How do I get CIDER REPL error line numbers?

I’m trying to fix my CIDER setup. It’s been one of those nagging minor annoyances I haven’t been able to fix for a very long time

I edit my .clj files, fix functions, run little tests. Once some piece of code is (re)written I’m typically running cider-eval-defun-at-point or cider-eval-buffer (which I have bound to F-keys) and working through my problem interactively. Things get updated on the fly and on the whole it works kinda as expected.

The issue is that when I hit any error I get opaque stack traces that don’t specify line numbers in the file. Instead I get in-REPL errors - usually with unnamed lambdas. It makes hunting down the error location take longer than it should and can kinda breaks my flow

I can guess why… CIDER seems to be pushing the eval’d form into the REPL - so it’s original location is sort of lost. But is there some way to fix this? Or to work around it?

How do I stream line my workflow here?

PS: I tried to post about it on the CIDER Github but didn’t hear anything back: How do I get line numbers for expressions "sent" to the REPL · clojure-emacs/cider · Discussion #3328 · GitHub

EDIT:

Example stack trace

1. Unhandled java.lang.ClassCastException
   class clojure.lang.LazySeq cannot be cast to class java.lang.Number
   (clojure.lang.LazySeq is in unnamed module of loader 'app';
   java.lang.Number is in module java.base of loader 'bootstrap')

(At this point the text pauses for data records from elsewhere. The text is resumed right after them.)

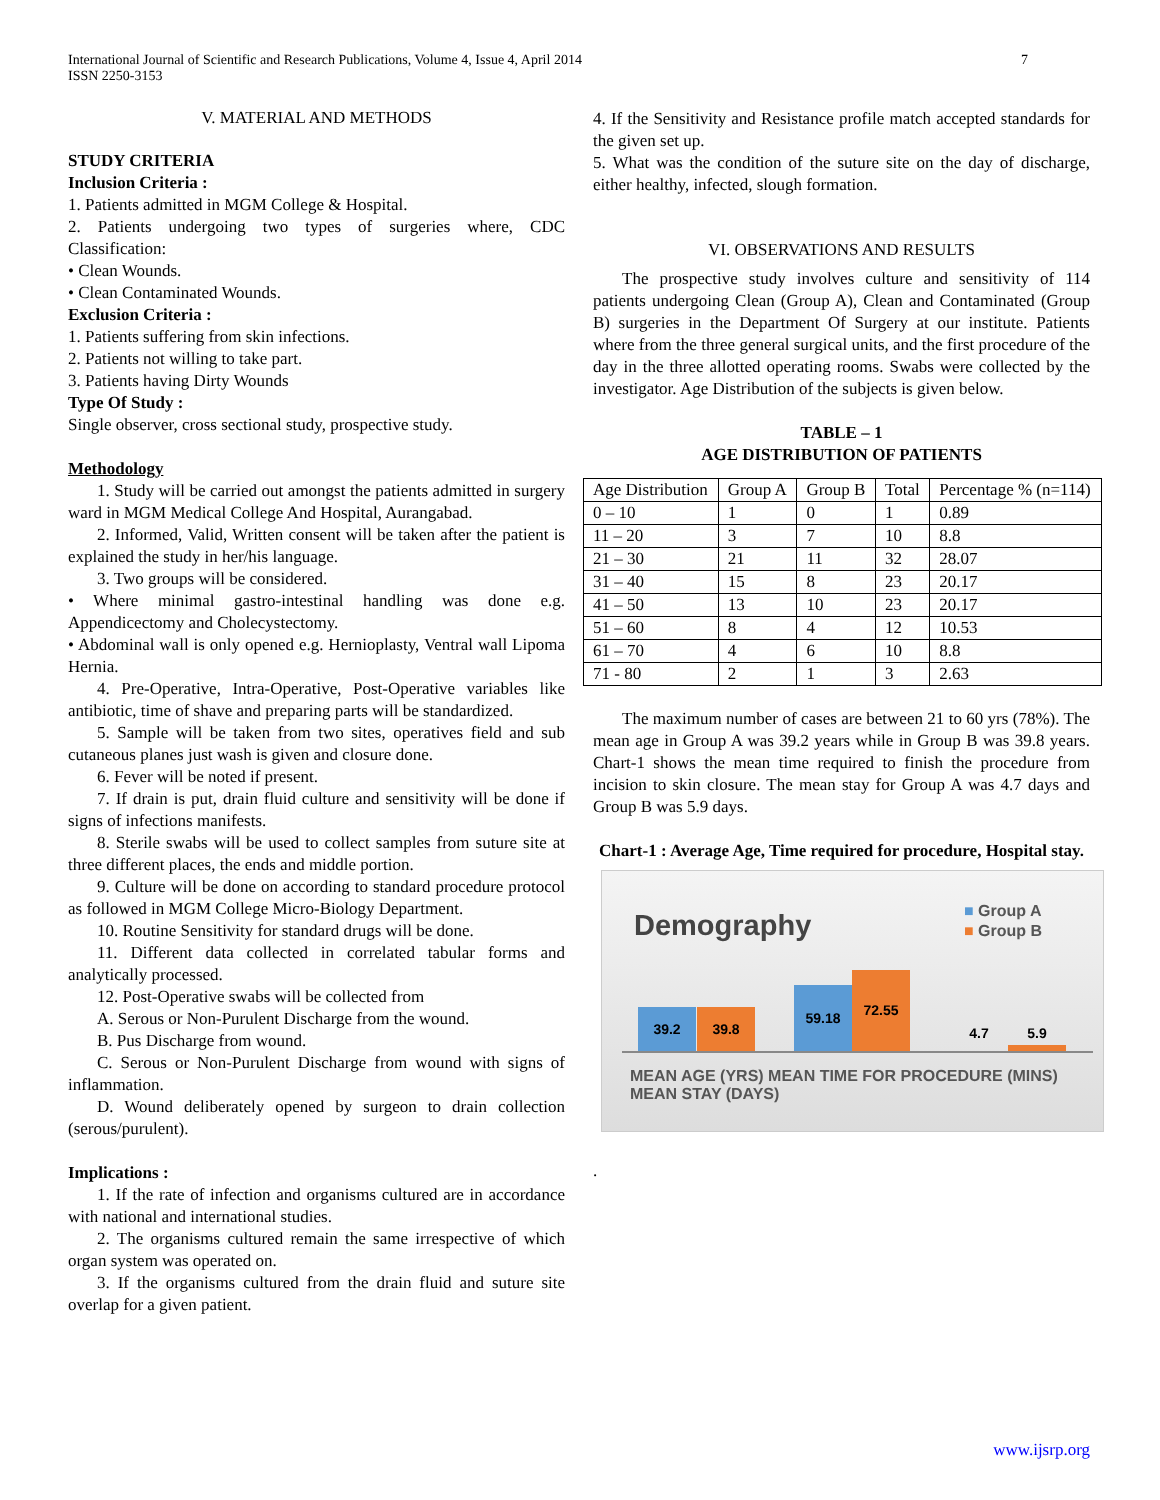International Journal of Scientific and Research Publications, Volume 4, Issue 4, April 2014
ISSN 2250-3153 7
V. MATERIAL AND METHODS
STUDY CRITERIA
Inclusion Criteria :
1. Patients admitted in MGM College & Hospital.
2. Patients undergoing two types of surgeries where, CDC Classification:
• Clean Wounds.
• Clean Contaminated Wounds.
Exclusion Criteria :
1. Patients suffering from skin infections.
2. Patients not willing to take part.
3. Patients having Dirty Wounds
Type Of Study :
Single observer, cross sectional study, prospective study.
Methodology
1. Study will be carried out amongst the patients admitted in surgery ward in MGM Medical College And Hospital, Aurangabad.
2. Informed, Valid, Written consent will be taken after the patient is explained the study in her/his language.
3. Two groups will be considered.
• Where minimal gastro-intestinal handling was done e.g. Appendicectomy and Cholecystectomy.
• Abdominal wall is only opened e.g. Hernioplasty, Ventral wall Lipoma Hernia.
4. Pre-Operative, Intra-Operative, Post-Operative variables like antibiotic, time of shave and preparing parts will be standardized.
5. Sample will be taken from two sites, operatives field and sub cutaneous planes just wash is given and closure done.
6. Fever will be noted if present.
7. If drain is put, drain fluid culture and sensitivity will be done if signs of infections manifests.
8. Sterile swabs will be used to collect samples from suture site at three different places, the ends and middle portion.
9. Culture will be done on according to standard procedure protocol as followed in MGM College Micro-Biology Department.
10. Routine Sensitivity for standard drugs will be done.
11. Different data collected in correlated tabular forms and analytically processed.
12. Post-Operative swabs will be collected from
A. Serous or Non-Purulent Discharge from the wound.
B. Pus Discharge from wound.
C. Serous or Non-Purulent Discharge from wound with signs of inflammation.
D. Wound deliberately opened by surgeon to drain collection (serous/purulent).
Implications :
1. If the rate of infection and organisms cultured are in accordance with national and international studies.
2. The organisms cultured remain the same irrespective of which organ system was operated on.
3. If the organisms cultured from the drain fluid and suture site overlap for a given patient.
4. If the Sensitivity and Resistance profile match accepted standards for the given set up.
5. What was the condition of the suture site on the day of discharge, either healthy, infected, slough formation.
VI. OBSERVATIONS AND RESULTS
The prospective study involves culture and sensitivity of 114 patients undergoing Clean (Group A), Clean and Contaminated (Group B) surgeries in the Department Of Surgery at our institute. Patients where from the three general surgical units, and the first procedure of the day in the three allotted operating rooms. Swabs were collected by the investigator. Age Distribution of the subjects is given below.
TABLE – 1
AGE DISTRIBUTION OF PATIENTS
| Age Distribution | Group A | Group B | Total | Percentage % (n=114) |
| 0 – 10 | 1 | 0 | 1 | 0.89 |
| 11 – 20 | 3 | 7 | 10 | 8.8 |
| 21 – 30 | 21 | 11 | 32 | 28.07 |
| 31 – 40 | 15 | 8 | 23 | 20.17 |
| 41 – 50 | 13 | 10 | 23 | 20.17 |
| 51 – 60 | 8 | 4 | 12 | 10.53 |
| 61 – 70 | 4 | 6 | 10 | 8.8 |
| 71 - 80 | 2 | 1 | 3 | 2.63 |
The maximum number of cases are between 21 to 60 yrs (78%). The mean age in Group A was 39.2 years while in Group B was 39.8 years. Chart-1 shows the mean time required to finish the procedure from incision to skin closure. The mean stay for Group A was 4.7 days and Group B was 5.9 days.
Chart-1 : Average Age, Time required for procedure, Hospital stay.
Demography
■ Group A
■ Group B
39.2 39.8
59.18
72.55
4.7 5.9
MEAN AGE (YRS) MEAN TIME FOR PROCEDURE (MINS) MEAN STAY (DAYS)
.
www.ijsrp.org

              Numbers.java:  175  clojure.lang.Numbers/multiply
                      REPL:  594  hw3/eval59084
                      REPL:  556  hw3/eval59084
             Compiler.java: 7194  clojure.lang.Compiler/eval
             Compiler.java: 7149  clojure.lang.Compiler/eval
                  core.clj: 3215  clojure.core/eval

This stuff that looks like REPL: 594 hw3/eval59084 doesn’t give you a spot to jump to

The Cider docs describe the Cider tools to navigate the stack trace it displays, providing tools to focus on specific aspects of the error. Perhaps these stack trace tools may help.

cider-stacktrace-jump should in most cases jump to the location in source code where the error occurred. There many be some limitations if the error occurred in a Java library and the Java sources are not configured for CIDER (although looking at the Java code may not be that useful anyway)

Where there are unnamed functions in the stack trace, some mitigation can be made by defining a name when anonymous functions are used (fn name [args] ,,,) rather than (fn [args] ,,,)

I should say upfront that hopefully you will get a much better answer from someone who works on CIDER or Clojure! I’m just a user of both who pokes around at things, so take what I say with appropriate doses of salt. You also might have better luck in a CIDER-focused stream on the Clojurians Zulip.

To answer questions like this, it really helps to dig into the Clojure source, and think about things like “how does the runtime even know what line and column numbers to associate with an exception when it is thrown in the first place?” There are lots of pieces to the answer, but an important one is that when Clojure is reading expressions using read that it is going to compile using eval, it uses a LineNumberingPushbackReader to keep track of the lines and columns of the file it is parsing, and (for example) here is where the LispReader class seems to attach that information as metadata to a list that it has just read. Then when eval is generating the byte code that the list compiles into, it can attach the line and column information to the compiled code in the format that the JVM consults when exceptions get thrown.

So when a tool like CIDER tells Clojure to recompile an entire file, there is a pretty clear answer to how it will be possible to give you nice line and column information when exceptions are thrown.

But what should happen when you are just evaluating an isolated expression? Well, maybe there would be a way for CIDER in coordination with its nrepl middleware to pre-initialize a LineNumberingPushbackReader so that it would know the line number in the file that your chunk of code begins at, and pass that in to the Clojure read/eval process. If this would be valuable enough for you, this might be an MR that you could consider trying to contribute yourself. But my own feeling is that it is not valuable enough that I would want to try it. Once you start editing and compiling pieces of a file, the line numbers quickly become meaningless. If you add or remove lines, the trick I am describing could make them correct for the chunk of code you just compiled, but all code that lives after that in the file would suddenly have incorrect line numbers attached to it, because it was compiled before you added or removed lines.

So if you are working in such a way that you want the line numbers to be right, so you can do things like jumping to the source of the error, the easy and completely correct way to achieve that is to simply always recompile the entire file.